→ **Aim 1**
Express the lines of the rows below, from the line containing "common name: Brambling" through the line containing "common name: May lily", inclusive, as a Markdown table with the columns No. and Line. Number each line and leave out blank lines.

→ **Selection**
++++

Purdue’s return to the bowl season comes against a really good rushing team.

NCAA Football: Washington State at Arizona Casey Sapio-USA TODAY Sports

Purdue has not beaten a major conference opponent in a bowl game since the 2002 Sun Bowl when it came from behind to beat Washington. That’s quite a long drought. After getting off to a solid start by winning the first two bowl games under Joe Tiller to move to 6-1 all-time in the postseason Purdue has gone 3-7 in the following ten postseason games. Tiller’s teams were infamous for starting slow in bowl games, then roaring back. Twice it lost to Georgia in overtime, and a late collapse against Arizona State in 2004 cost us another bowl win.

Purdue did win its 2007 and 2011 bowl games in Detroit, but they were bowl wins over MAC teams. Our last venture into the postseason was a disaster. The bowl pecking order and multiple Big Ten BCS teams had Purdue playing up and Oklahoma State playing down. Purdue was also playing under an interim coach. As a result, Oklahoma State destroyed us 58-14 in a game that really didn’t even feel that close.

Now we get a shot at a positive finish to an overall progressive year. A win over Arizona would clinch the first winning season for Purdue since 2011, be the first bowl win over a major conference team since 2002, and set the stage for a big 2018 season where Purdue could get 8 or more wins for the first time since 2007, 9 or more for the first time since 2003, or (dare we dream) 10 wins for the first time since 1979.

Arizona Wildcats

2016 Record: 3-9, 1-8 Pac-12 South

2017 Record: 7-5, 5-4 Pac-12 South

Bowl Result: None

Blog Representation: Arizona Desert Swarm

Series with Purdue: Purdue leads 2-0

Last Purdue win: 31-24 at Arizona on 9/17/2005

Last Arizona win: None

Head Coach: Rich Rodriguez (43-34 in 6th season at Arizona, 163-118-2 overall)

Both teams were 3-9 a year ago and nowhere near the postseason. Arizona was 2-1 at one point and took eventual Pac-12 champion Washington to overtime to start league play, but lost to start an 8-game losing streak. Among the worst was a 69-7 loss at Washington State and a 42-17 loss at Oregon State.

This year they started slow, going 2-2 with wins over Northern Arizona and UTEP (the only winless team in FBS play) while losing to Utah and Houston. They then got on a roll with four straight wins where the offense put up at least 45 points in each game. A 45-44 double overtime win at Cal was a wild affair capped by a failed two-point conversion for the Golden Bears. A convincing 58-37 win over ranked Washington State changed the entire Pac-12 race.

Unfortunately, the last four games did not go well. Arizona only beat Oregon State 49-28 and gave up at least 42 points in each of three losses. They closed the season with a 42-30 loss at Arizona State, who then fired its coach after the win.

This Arizona team is a lot like the teams Rich Rodriguez had at Michigan. They have a dynamic offense run by a dual-threat quarterback, but the defense can be a liability. They are 6th nationally in scoring at 41.8 points per game, but 109th defensively at 34.1 given up. The closest offense we have come to facing it Missouri, who averaged 39.3 points per game and finished 10th nationally.

For the record, Purdue held them to 3 points on their home field, and the Tigers were 7th nationally in yards per game at 512 while Arizona was 12th at 495.

++++

→ **Available data**
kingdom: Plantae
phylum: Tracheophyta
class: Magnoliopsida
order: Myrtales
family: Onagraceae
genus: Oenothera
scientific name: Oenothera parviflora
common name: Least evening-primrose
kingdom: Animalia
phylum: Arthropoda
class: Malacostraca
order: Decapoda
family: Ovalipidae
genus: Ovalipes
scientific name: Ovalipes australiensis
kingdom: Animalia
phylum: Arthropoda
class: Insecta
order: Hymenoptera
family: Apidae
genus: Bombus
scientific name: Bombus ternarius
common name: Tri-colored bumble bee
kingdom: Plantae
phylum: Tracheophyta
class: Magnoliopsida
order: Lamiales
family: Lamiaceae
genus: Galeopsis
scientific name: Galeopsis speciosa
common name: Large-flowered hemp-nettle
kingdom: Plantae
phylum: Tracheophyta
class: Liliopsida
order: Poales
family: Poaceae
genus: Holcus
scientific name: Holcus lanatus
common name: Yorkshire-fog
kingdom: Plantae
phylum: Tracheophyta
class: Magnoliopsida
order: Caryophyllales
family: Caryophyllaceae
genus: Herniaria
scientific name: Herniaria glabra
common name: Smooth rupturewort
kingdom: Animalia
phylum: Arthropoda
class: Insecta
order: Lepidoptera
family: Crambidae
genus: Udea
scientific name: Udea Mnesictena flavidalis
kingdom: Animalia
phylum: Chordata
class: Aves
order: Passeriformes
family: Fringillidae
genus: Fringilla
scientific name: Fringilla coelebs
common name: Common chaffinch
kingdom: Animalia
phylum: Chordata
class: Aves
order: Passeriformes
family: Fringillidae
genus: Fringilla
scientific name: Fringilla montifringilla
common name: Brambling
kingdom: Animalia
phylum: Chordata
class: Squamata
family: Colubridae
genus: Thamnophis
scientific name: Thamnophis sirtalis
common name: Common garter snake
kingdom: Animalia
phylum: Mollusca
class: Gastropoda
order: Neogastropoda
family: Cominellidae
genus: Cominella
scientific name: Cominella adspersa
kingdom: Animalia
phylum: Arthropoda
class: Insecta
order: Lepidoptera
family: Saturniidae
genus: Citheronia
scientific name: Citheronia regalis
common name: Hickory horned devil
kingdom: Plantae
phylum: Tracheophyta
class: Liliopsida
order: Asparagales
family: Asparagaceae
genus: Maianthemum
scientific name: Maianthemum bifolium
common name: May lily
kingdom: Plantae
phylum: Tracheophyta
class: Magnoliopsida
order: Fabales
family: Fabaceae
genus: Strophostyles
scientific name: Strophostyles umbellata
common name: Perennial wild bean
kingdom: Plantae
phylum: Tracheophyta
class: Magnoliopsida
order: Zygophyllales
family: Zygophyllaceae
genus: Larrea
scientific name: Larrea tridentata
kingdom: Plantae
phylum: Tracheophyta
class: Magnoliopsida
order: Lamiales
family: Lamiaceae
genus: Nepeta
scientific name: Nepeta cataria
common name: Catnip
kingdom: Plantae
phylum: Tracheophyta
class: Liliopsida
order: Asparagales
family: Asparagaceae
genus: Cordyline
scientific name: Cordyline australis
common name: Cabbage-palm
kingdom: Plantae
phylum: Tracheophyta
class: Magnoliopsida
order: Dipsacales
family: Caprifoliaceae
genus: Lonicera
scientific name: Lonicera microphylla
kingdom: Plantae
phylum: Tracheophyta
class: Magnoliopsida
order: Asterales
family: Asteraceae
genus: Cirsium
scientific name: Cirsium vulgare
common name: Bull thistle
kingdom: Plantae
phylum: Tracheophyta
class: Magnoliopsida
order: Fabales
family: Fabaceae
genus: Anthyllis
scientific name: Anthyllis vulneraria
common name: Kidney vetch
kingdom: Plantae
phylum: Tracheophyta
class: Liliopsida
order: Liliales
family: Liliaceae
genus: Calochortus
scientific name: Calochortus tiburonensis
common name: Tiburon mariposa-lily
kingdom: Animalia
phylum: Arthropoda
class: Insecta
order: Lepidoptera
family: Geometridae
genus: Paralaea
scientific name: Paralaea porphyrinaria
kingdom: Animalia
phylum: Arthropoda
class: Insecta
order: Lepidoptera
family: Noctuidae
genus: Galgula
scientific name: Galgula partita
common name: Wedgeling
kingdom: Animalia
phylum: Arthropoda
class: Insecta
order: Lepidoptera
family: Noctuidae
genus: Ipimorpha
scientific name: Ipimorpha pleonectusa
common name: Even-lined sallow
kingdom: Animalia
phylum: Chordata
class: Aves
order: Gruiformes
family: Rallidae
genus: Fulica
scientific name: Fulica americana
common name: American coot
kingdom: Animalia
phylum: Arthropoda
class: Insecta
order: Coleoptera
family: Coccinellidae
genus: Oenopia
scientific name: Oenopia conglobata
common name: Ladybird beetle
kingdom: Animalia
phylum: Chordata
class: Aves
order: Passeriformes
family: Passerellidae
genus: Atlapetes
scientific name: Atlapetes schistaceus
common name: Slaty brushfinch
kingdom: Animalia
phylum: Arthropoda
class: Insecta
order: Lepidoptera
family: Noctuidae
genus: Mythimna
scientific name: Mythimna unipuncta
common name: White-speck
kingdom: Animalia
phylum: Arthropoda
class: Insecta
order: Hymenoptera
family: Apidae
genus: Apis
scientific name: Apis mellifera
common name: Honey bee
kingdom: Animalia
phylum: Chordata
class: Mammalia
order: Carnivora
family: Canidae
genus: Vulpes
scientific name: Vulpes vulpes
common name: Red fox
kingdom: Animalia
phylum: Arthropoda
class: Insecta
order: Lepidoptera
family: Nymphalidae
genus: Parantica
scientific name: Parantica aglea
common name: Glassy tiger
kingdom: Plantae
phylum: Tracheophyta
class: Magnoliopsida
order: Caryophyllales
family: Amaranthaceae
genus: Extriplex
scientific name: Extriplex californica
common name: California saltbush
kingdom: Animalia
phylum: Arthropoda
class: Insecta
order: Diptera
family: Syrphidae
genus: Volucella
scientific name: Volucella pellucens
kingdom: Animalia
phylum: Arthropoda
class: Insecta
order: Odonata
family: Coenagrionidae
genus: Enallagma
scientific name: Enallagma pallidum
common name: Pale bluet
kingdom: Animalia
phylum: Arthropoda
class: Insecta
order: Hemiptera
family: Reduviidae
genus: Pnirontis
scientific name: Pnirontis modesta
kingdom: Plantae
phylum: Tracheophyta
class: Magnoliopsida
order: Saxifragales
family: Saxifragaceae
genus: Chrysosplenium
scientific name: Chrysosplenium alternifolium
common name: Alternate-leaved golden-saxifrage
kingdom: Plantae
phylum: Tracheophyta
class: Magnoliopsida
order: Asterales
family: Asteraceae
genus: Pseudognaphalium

++++

→ **Aim 2**
According to the football preview, in which bowl game did Purdue last beat a major conference opponent?

→ **Worked answer 1**
| No. | Line |
|---|---|
| 1 | common name: Brambling |
| 2 | kingdom: Animalia |
| 3 | phylum: Chordata |
| 4 | class: Squamata |
| 5 | family: Colubridae |
| 6 | genus: Thamnophis |
| 7 | scientific name: Thamnophis sirtalis |
| 8 | common name: Common garter snake |
| 9 | kingdom: Animalia |
| 10 | phylum: Mollusca |
| 11 | class: Gastropoda |
| 12 | order: Neogastropoda |
| 13 | family: Cominellidae |
| 14 | genus: Cominella |
| 15 | scientific name: Cominella adspersa |
| 16 | kingdom: Animalia |
| 17 | phylum: Arthropoda |
| 18 | class: Insecta |
| 19 | order: Lepidoptera |
| 20 | family: Saturniidae |
| 21 | genus: Citheronia |
| 22 | scientific name: Citheronia regalis |
| 23 | common name: Hickory horned devil |
| 24 | kingdom: Plantae |
| 25 | phylum: Tracheophyta |
| 26 | class: Liliopsida |
| 27 | order: Asparagales |
| 28 | family: Asparagaceae |
| 29 | genus: Maianthemum |
| 30 | scientific name: Maianthemum bifolium |
| 31 | common name: May lily |

→ **Worked answer 2**
The 2002 Sun Bowl, against Washington.